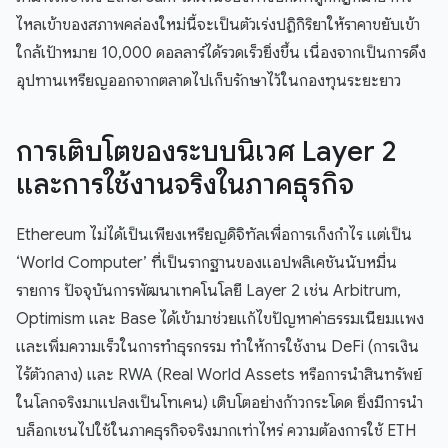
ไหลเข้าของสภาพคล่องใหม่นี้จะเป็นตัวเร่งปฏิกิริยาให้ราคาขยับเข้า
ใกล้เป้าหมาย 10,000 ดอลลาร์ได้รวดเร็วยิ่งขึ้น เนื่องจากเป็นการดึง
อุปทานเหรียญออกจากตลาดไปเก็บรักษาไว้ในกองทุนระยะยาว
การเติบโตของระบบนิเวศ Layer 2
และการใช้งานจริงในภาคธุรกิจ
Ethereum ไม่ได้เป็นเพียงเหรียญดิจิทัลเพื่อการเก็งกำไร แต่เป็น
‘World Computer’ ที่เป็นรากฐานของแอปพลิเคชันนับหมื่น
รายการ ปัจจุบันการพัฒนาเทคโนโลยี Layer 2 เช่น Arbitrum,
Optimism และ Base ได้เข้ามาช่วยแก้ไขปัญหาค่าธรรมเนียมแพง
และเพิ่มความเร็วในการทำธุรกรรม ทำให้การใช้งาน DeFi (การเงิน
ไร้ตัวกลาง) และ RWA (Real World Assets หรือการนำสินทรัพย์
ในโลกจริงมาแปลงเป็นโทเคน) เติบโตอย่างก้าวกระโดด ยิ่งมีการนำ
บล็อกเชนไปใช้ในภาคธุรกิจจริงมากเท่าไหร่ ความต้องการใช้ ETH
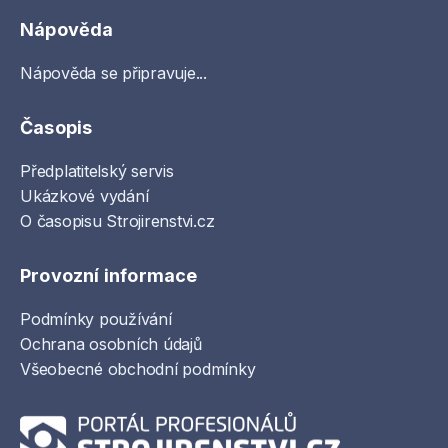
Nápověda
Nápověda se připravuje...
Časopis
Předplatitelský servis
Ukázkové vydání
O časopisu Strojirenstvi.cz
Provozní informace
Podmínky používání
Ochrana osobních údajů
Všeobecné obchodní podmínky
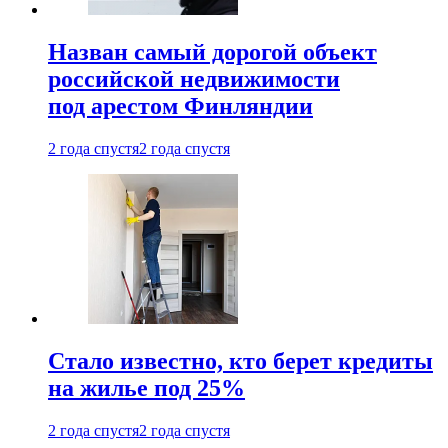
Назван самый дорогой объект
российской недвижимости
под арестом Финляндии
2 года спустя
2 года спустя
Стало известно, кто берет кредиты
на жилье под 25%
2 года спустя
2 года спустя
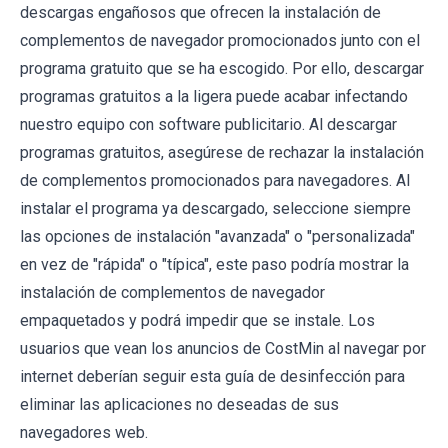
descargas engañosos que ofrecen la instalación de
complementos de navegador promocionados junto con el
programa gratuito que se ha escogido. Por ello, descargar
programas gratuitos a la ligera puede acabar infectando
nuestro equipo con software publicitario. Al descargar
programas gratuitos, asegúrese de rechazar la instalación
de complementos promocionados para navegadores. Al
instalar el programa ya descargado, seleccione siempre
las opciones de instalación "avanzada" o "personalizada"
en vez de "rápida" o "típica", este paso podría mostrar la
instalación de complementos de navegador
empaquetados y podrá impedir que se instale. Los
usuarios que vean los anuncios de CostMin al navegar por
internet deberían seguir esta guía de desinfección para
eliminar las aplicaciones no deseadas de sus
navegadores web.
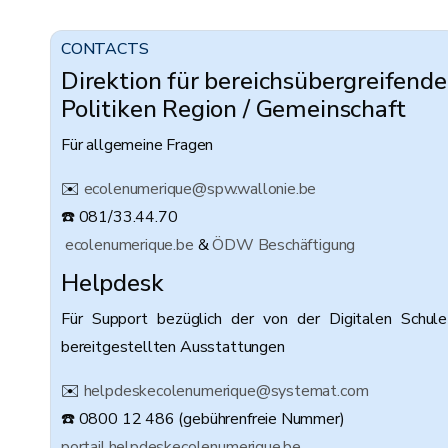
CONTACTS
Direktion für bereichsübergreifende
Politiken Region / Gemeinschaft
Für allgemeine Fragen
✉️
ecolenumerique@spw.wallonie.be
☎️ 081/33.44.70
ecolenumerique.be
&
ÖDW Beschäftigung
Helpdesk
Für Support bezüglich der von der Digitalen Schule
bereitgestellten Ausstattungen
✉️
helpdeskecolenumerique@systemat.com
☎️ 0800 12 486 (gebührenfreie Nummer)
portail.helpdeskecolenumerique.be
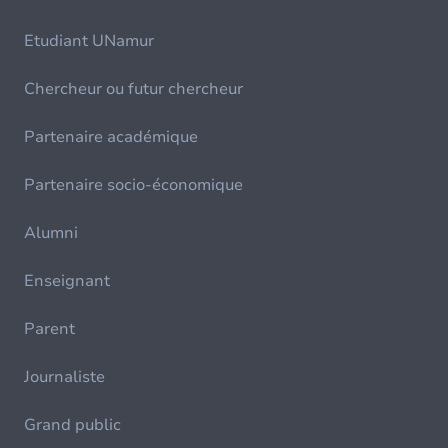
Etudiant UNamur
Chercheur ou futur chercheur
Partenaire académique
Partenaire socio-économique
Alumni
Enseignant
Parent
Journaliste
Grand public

_Your objective_
Transcribe the records above exactly, leaving every picture out of the copy.

_Solution to the exercise_
ไหลเข้าของสภาพคล่องใหม่นี้จะเป็นตัวเร่งปฏิกิริยาให้ราคาขยับเข้า
ใกล้เป้าหมาย 10,000 ดอลลาร์ได้รวดเร็วยิ่งขึ้น เนื่องจากเป็นการดึง
อุปทานเหรียญออกจากตลาดไปเก็บรักษาไว้ในกองทุนระยะยาว
การเติบโตของระบบนิเวศ Layer 2
และการใช้งานจริงในภาคธุรกิจ
Ethereum ไม่ได้เป็นเพียงเหรียญดิจิทัลเพื่อการเก็งกำไร แต่เป็น
‘World Computer’ ที่เป็นรากฐานของแอปพลิเคชันนับหมื่น
รายการ ปัจจุบันการพัฒนาเทคโนโลยี Layer 2 เช่น Arbitrum,
Optimism และ Base ได้เข้ามาช่วยแก้ไขปัญหาค่าธรรมเนียมแพง
และเพิ่มความเร็วในการทำธุรกรรม ทำให้การใช้งาน DeFi (การเงิน
ไร้ตัวกลาง) และ RWA (Real World Assets หรือการนำสินทรัพย์
ในโลกจริงมาแปลงเป็นโทเคน) เติบโตอย่างก้าวกระโดด ยิ่งมีการนำ
บล็อกเชนไปใช้ในภาคธุรกิจจริงมากเท่าไหร่ ความต้องการใช้ ETH
Nápověda
Nápověda se připravuje...
Časopis
Předplatitelský servis
Ukázkové vydání
O časopisu Strojirenstvi.cz
Provozní informace
Podmínky používání
Ochrana osobních údajů
Všeobecné obchodní podmínky
Назван самый дорогой объект
российской недвижимости
под арестом Финляндии
2 года спустя
2 года спустя
Стало известно, кто берет кредиты
на жилье под 25%
2 года спустя
2 года спустя
descargas engañosos que ofrecen la instalación de
complementos de navegador promocionados junto con el
programa gratuito que se ha escogido. Por ello, descargar
programas gratuitos a la ligera puede acabar infectando
nuestro equipo con software publicitario. Al descargar
programas gratuitos, asegúrese de rechazar la instalación
de complementos promocionados para navegadores. Al
instalar el programa ya descargado, seleccione siempre
las opciones de instalación "avanzada" o "personalizada"
en vez de "rápida" o "típica", este paso podría mostrar la
instalación de complementos de navegador
empaquetados y podrá impedir que se instale. Los
usuarios que vean los anuncios de CostMin al navegar por
internet deberían seguir esta guía de desinfección para
eliminar las aplicaciones no deseadas de sus
navegadores web.
CONTACTS
Direktion für bereichsübergreifende
Politiken Region / Gemeinschaft
Für allgemeine Fragen
✉️
ecolenumerique@spw.wallonie.be
☎️ 081/33.44.70
ecolenumerique.be
&
ÖDW Beschäftigung
Helpdesk
Für Support bezüglich der von der Digitalen Schule
bereitgestellten Ausstattungen
✉️
helpdeskecolenumerique@systemat.com
☎️ 0800 12 486 (gebührenfreie Nummer)
portail.helpdeskecolenumerique.be
Etudiant UNamur
Chercheur ou futur chercheur
Partenaire académique
Partenaire socio-économique
Alumni
Enseignant
Parent
Journaliste
Grand public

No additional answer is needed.